Influenza and pneumonia combined are the leading causes of death due to infectious diseases in the United States. We describe factors associated with pneumonia among adults hospitalized with influenza.


Through the Emerging Infections Program, we identified adults ≥ 18 years, who were hospitalized with laboratory-confirmed influenza during October 2005 through April 2008, and had a chest radiograph (CXR) performed. Pneumonia was defined as the presence of a CXR infiltrate and either an ICD-9-CM code or discharge summary diagnosis of pneumonia.

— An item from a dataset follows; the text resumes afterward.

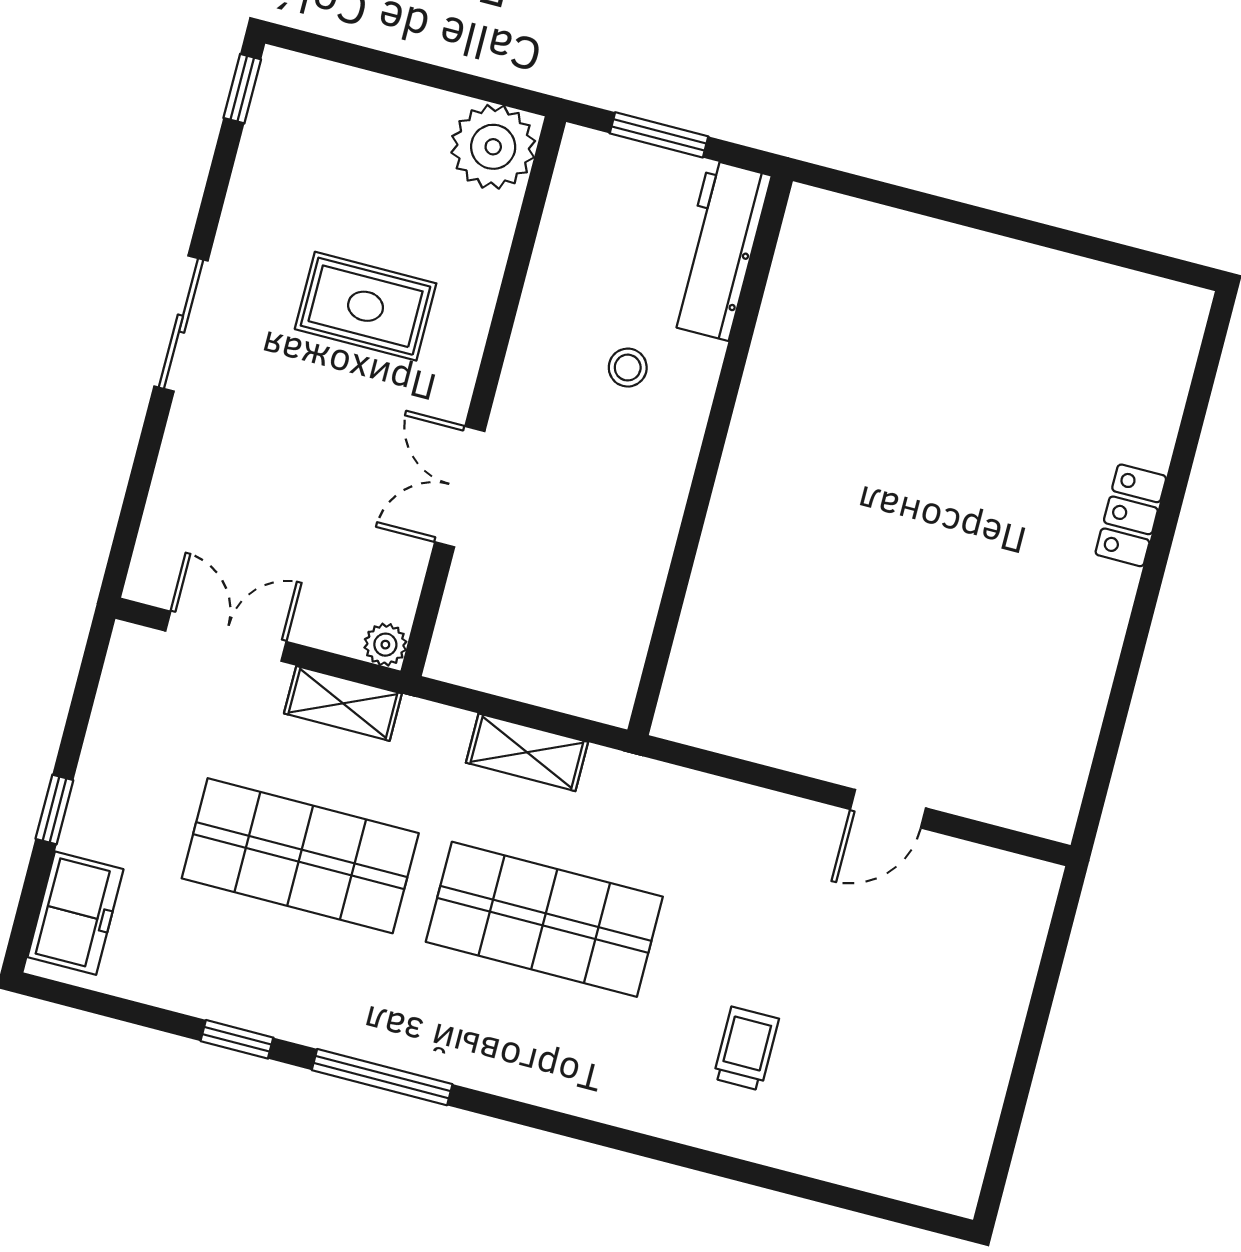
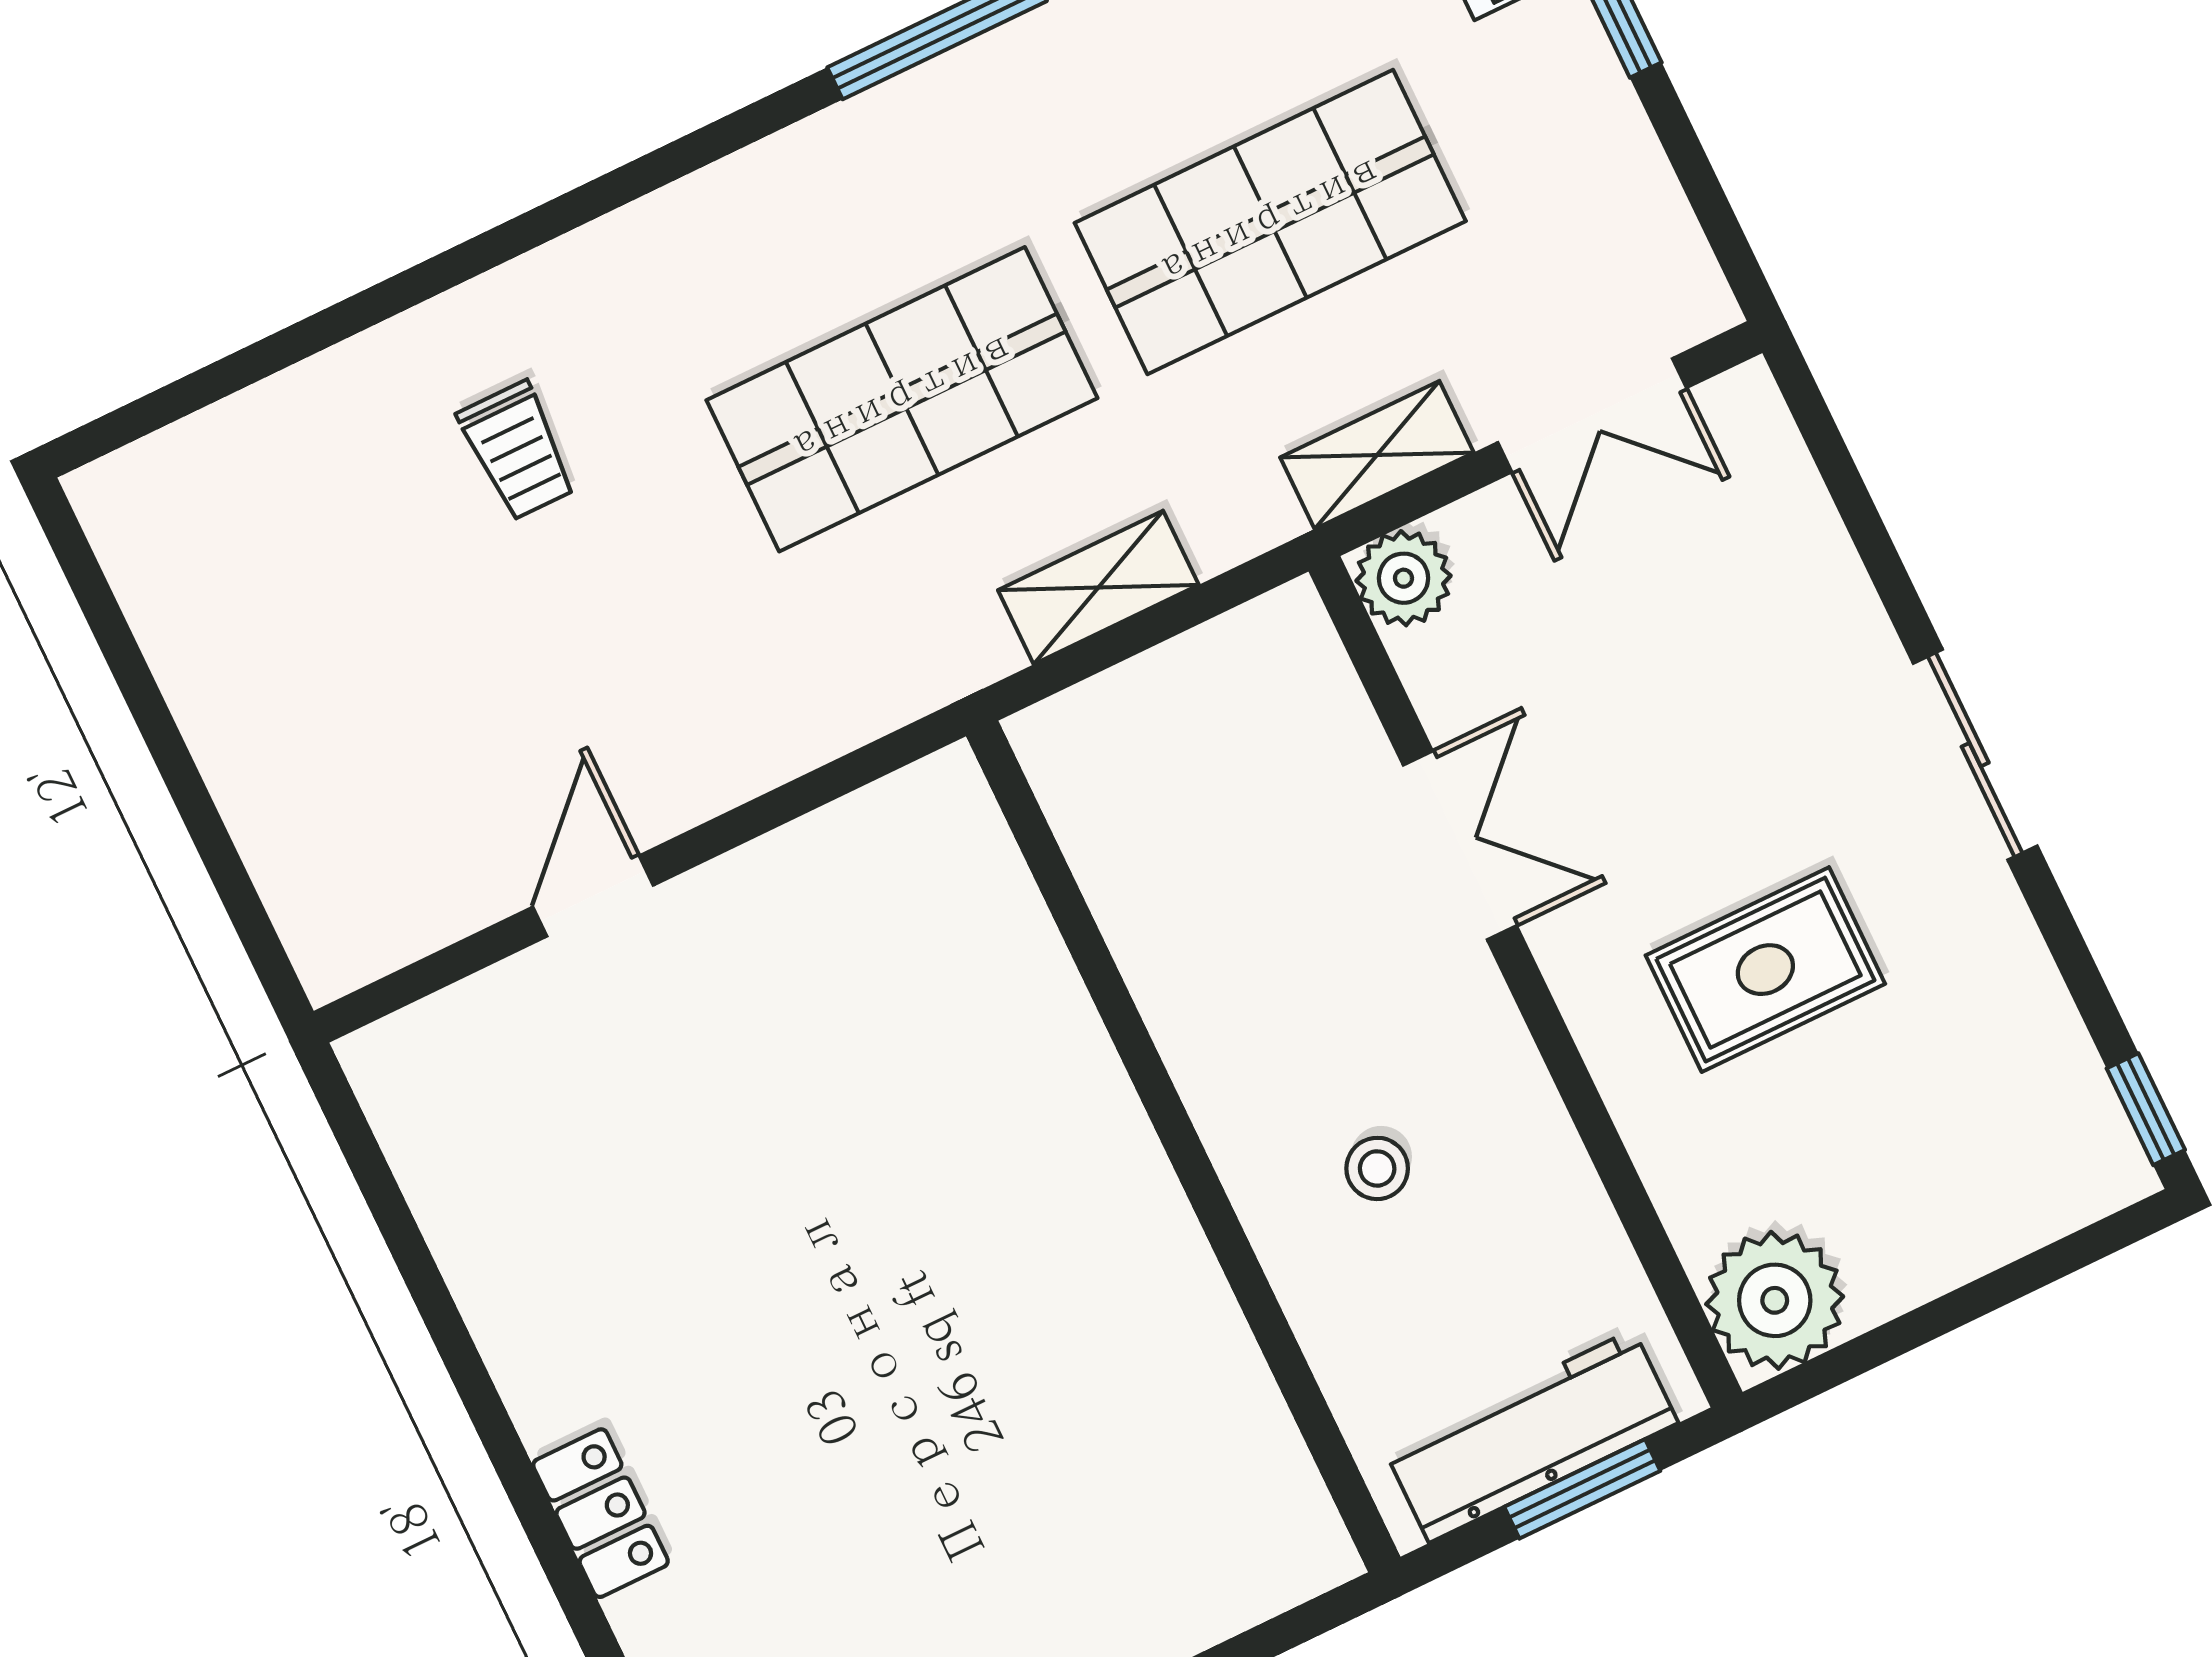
workbench: (719, 250) -> (1531, 1436), moved, turned -90
plant: (385, 645) -> (1404, 578), width x1.38, depth x1.38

Among 4,765 adults hospitalized with influenza, 1392 (29 %) had pneumonia. In multivariable analysis, factors associated with pneumonia included: age ≥ 75 years, adjusted odds ratio (AOR) 1.27 (95 % confidence interval 1.10-1.46), white race AOR 1.24 (1.03-1.49), nursing home residence AOR 1.37 (1.14-1.66), chronic lung disease AOR 1.37 (1.18-1.59), immunosuppression AOR 1.45 (1.19-1.78), and asthma AOR 0.76 (0.62-0.92). Patients with pneumonia were significantly more likely to require intensive care unit (ICU) admission (27 % vs. 10 %), mechanical ventilation (18 % vs. 5 %), and to die (9 % vs. 2 %).


Pneumonia was present in nearly one-third of adults hospitalized with influenza and was associated with ICU admission and death. Among patients hospitalized with influenza, older patients and those with certain underlying conditions are more likely to have pneumonia. Pneumonia is common among adults hospitalized with influenza and should be evaluated and treated promptly.